On 25 March 2025, the FCA published a Strategy Paper, launching a new five year strategy that will run until 2030.
The FCA says it will focus on four priorities:
- Be a smarter regulator; predictable, purposeful and proportionate. The FCA will improve its processes and embrace technology to become more efficient and effective.
- The FCA says it will change the way it supervises firms. “We will significantly streamline how we set our supervisory priorities, publishing a small number of market reports once a year detailing the risks and opportunities we see. We will also share more insights from our supervisory work, helping a wider group learn lessons from the experience of others. In enforcement, this focus means a streamlined portfolio of cases, with the same number of outcomes but delivered faster.”
- The reporting obligations on regulated firms are likely to be reduced.
- Support sustained economic growth, by enabling investment, innovation and ensuring the continued competitiveness of the UK’s world-leading financial services.
- The idea of the FCA explicitly supporting growth is an entirely new approach. It has not been mentioned in previous strategy reports, but reflects the changes to the FCA’s statutory objectives since the last strategy document.
- In terms of specific initiatives, the FCA will (i) integrate the Payment Systems Regulator and deliver the National Payments Vision; (ii) launch Open Finance – the idea being that more seamless data sharing could unlock product innovation; (iii) reform rules (e.g. for commercial insurance and asset management) to strip out redundant requirements (iv) review the redress system.
- Help consumers navigate their financial lives by working with industry to boost trust, product innovation and ensuring the right information and support is available for people to take financial decisions.
- The FCA will continue to focus on fair value, to promote trust.
- The FCA will look again at its rules to make sure they allow for product innovation and widened access. As an example, the FCA will be reviewing mortgage affordability requirements.
- The FCA wants to work with industry to help people get the support and information that they need to make decisions. A new regime for targeted support is being introduced.
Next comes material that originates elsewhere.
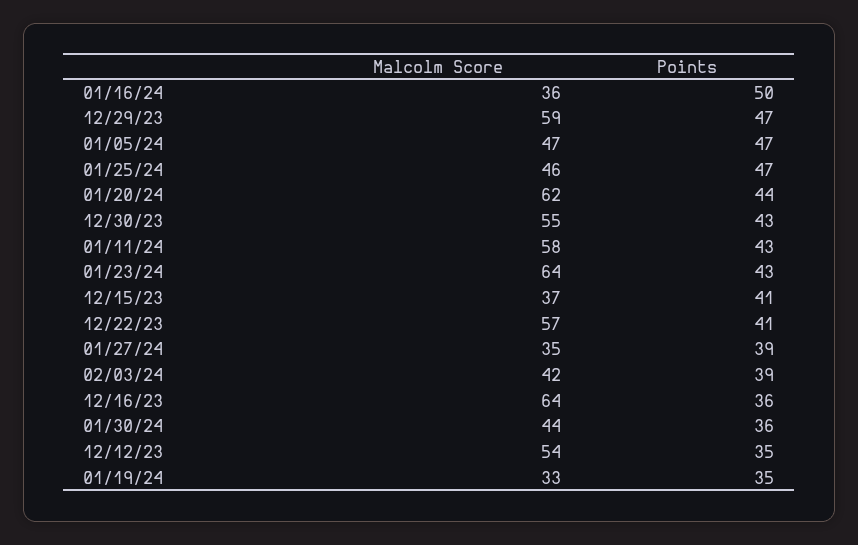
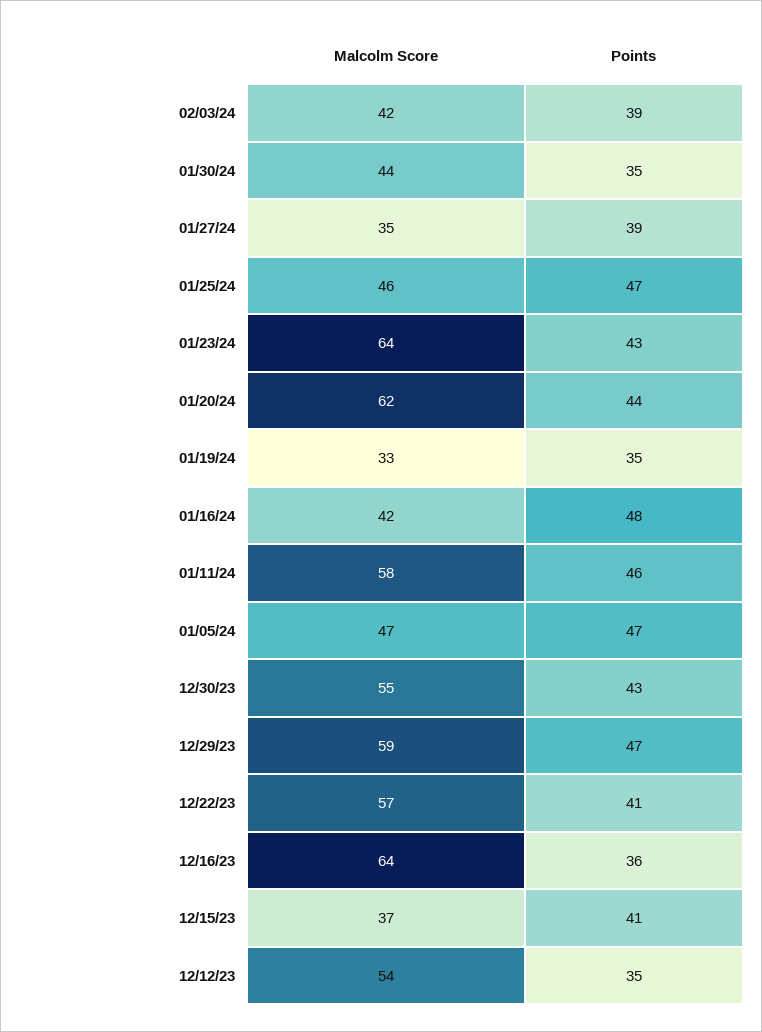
Malcolm Score, 01/16/24: 36 -> 42
Points, 01/16/24: 50 -> 48
Points, 01/11/24: 43 -> 46
Points, 01/30/24: 36 -> 35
- Building on the FCA’s previous strategy and underpinning the above, the Consumer Duty will be made integral to firms’ treatment of customers.
- The FCA will support the government’s financial inclusion strategy
- Fight financial crime, focusing on those who seek to use the fact they are regulated to do harm. It will go further to disrupt criminals and support firms to be an effective line of defence.
Three other points of focus emerge from the FCA’s Strategy Paper:
- The FCA is encouraging a debate about risk. In his evidence to the Treasury Committee on 25 March 2025, the Chief Executive of the FCA said that the FCA was “rebalancing its approach to risk” so that it supports consumers and the economy. In that context, the Strategy Paper says that consumers may need to take risks and acknowledges that while the majority may benefit, a minority may not get the outcome for which they hoped – which may herald a new approach towards customer responsibility and to the possibility of customers having bad outcomes without the regulated firm being considered at fault. It will be interesting to see how the FCA reconciles this with its commitment in the Strategy Paper to making the Consumer Duty – with its requirement for firms to act to deliver good outcomes – integral to firms’ treatment of customers.
- The FCA is looking for a ‘smart data revolution’. That will apply for Open Banking, and will be extended to include Open Finance more broadly – with an Open Finance roadmap to be published within a year and the regulatory foundations for the first Open Finance Scheme expected to be in place by the end of 2027 (prioritising its use for small business lending).
- The FCA will continue to aim to be an international regulator and to meet international standards. However, it also notes that in an era of heightened geopolitical instability it may choose to make progress on some issues with a smaller group of like-minded jurisdictions. This may point to more progress being made on bilateral relationships. The FCA also says that it will establish a permanent presence in the U.S. and Asia-Pacific for the first time.
This is only the second time that the FCA has set out its strategy. The previous version covered the three year period between 2022 and 2025, and it is noticeable that two of the three priorities from that version – namely (1) reducing and preventing serious harm, and (2) setting and testing higher standards – do not explicitly form part of the new Strategy Paper.
The current emphasis is more on supporting growth and removing regulatory burdens, which is consistent with the FCA’s new secondary objective (introduced in 2023) of facilitating international competitiveness and growth, and in keeping with other recent FCA and government pronouncements, including the UK government’s Action Plan on a new approach to ensuring regulators and regulation support growth. This suggests that we could see changes in the way that the FCA regulates firm.
Authored by Dominic Hill and Virginia Montgomery.